Record list -

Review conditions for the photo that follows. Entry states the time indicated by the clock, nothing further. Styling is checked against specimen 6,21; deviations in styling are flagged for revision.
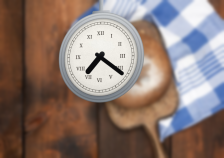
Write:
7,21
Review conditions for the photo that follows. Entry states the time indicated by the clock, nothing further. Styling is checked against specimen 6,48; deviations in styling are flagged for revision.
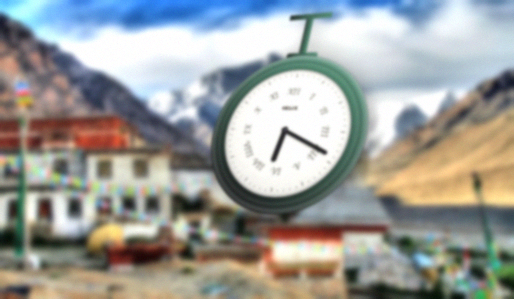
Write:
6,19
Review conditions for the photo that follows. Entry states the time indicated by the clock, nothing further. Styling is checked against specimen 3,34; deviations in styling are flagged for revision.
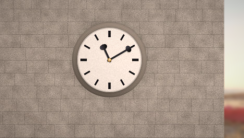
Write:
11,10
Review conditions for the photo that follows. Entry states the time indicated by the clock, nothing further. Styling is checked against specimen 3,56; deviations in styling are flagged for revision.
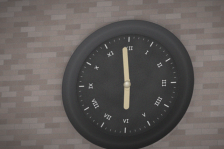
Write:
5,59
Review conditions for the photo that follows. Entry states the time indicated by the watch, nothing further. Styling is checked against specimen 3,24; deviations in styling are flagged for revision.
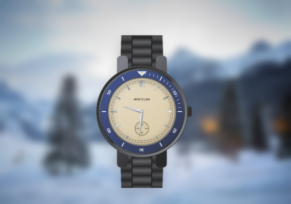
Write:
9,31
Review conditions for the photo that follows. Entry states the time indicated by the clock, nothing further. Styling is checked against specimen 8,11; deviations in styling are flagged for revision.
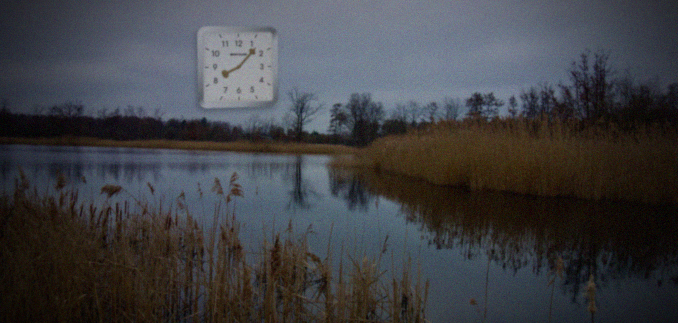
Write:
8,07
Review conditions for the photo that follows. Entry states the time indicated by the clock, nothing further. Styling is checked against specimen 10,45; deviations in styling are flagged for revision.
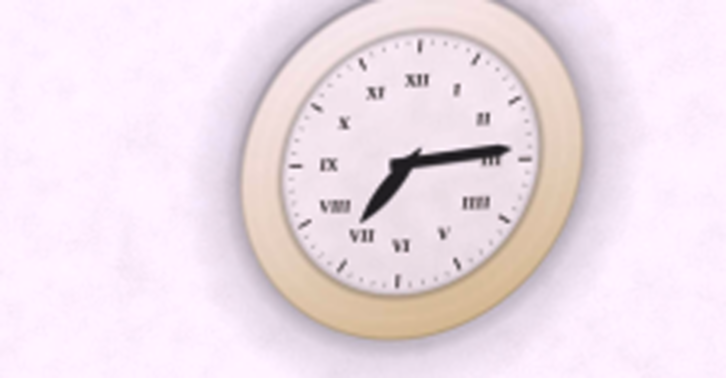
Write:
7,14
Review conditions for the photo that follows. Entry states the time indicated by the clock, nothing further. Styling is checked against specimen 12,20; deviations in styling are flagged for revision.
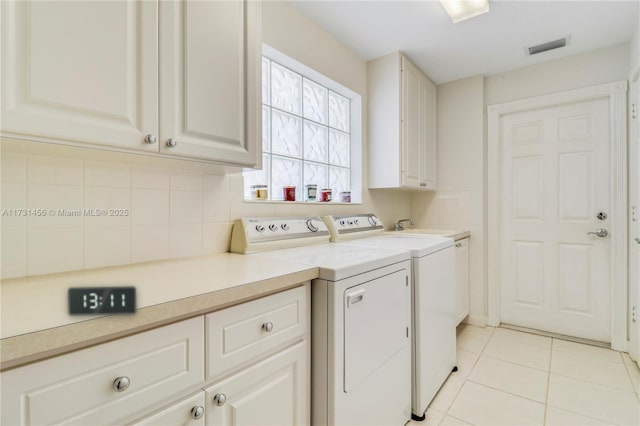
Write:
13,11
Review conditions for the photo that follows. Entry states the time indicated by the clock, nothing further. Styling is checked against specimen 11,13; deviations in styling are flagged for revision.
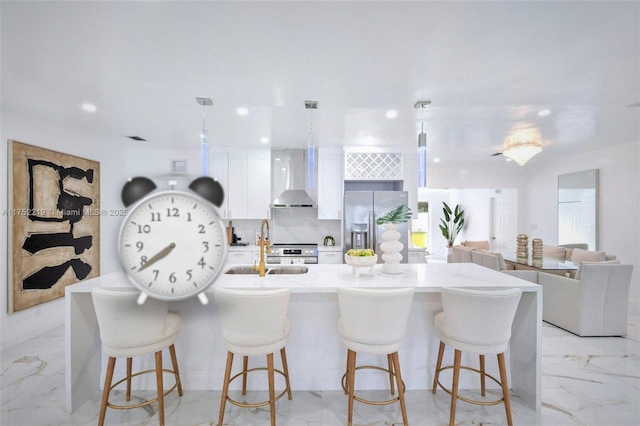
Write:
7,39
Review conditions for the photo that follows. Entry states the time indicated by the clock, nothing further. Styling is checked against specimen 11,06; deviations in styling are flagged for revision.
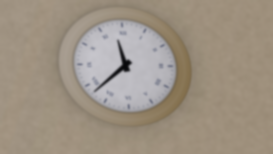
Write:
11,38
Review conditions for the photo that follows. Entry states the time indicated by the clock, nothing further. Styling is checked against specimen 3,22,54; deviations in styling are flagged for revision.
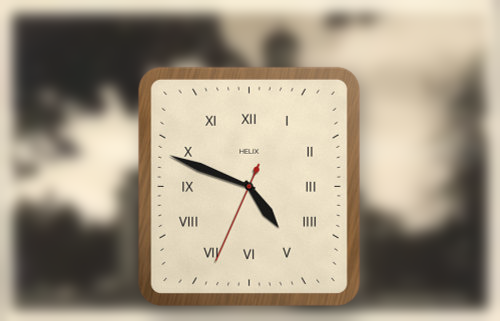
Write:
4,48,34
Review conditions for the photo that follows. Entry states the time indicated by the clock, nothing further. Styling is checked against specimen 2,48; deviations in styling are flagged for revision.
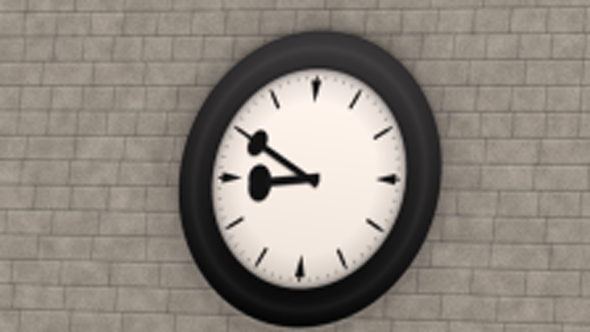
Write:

--

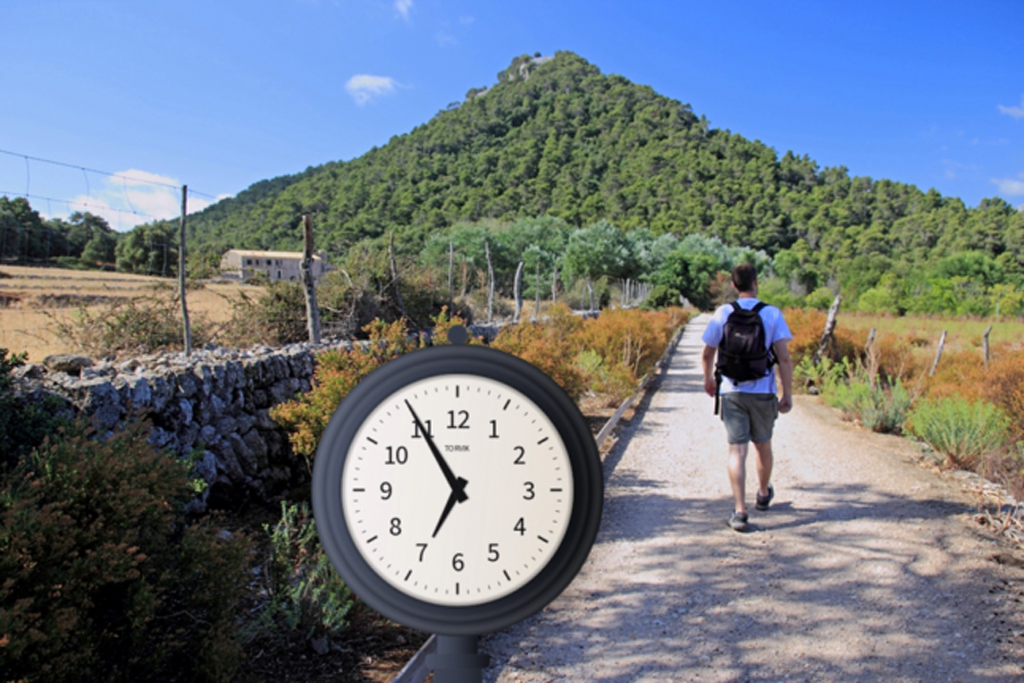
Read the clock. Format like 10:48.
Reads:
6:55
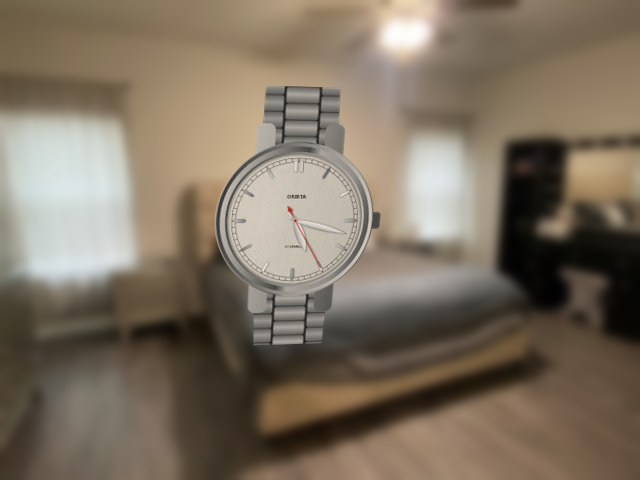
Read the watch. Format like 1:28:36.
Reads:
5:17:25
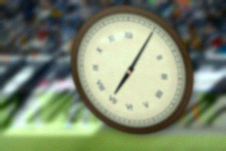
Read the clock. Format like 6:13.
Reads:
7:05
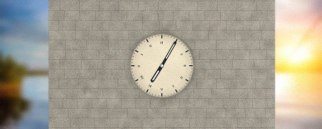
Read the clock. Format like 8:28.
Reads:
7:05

Problem to work on - Select each line in the rows above that contains the string "watch", treating uppercase and lowercase letters as different.

Reply to the task -
Review conditions for the photo that follows. Entry states the time indicated by the watch, nothing further. Styling is checked against specimen 3,24; deviations in styling are flagged for revision.
Read the watch. Format like 1:28:36.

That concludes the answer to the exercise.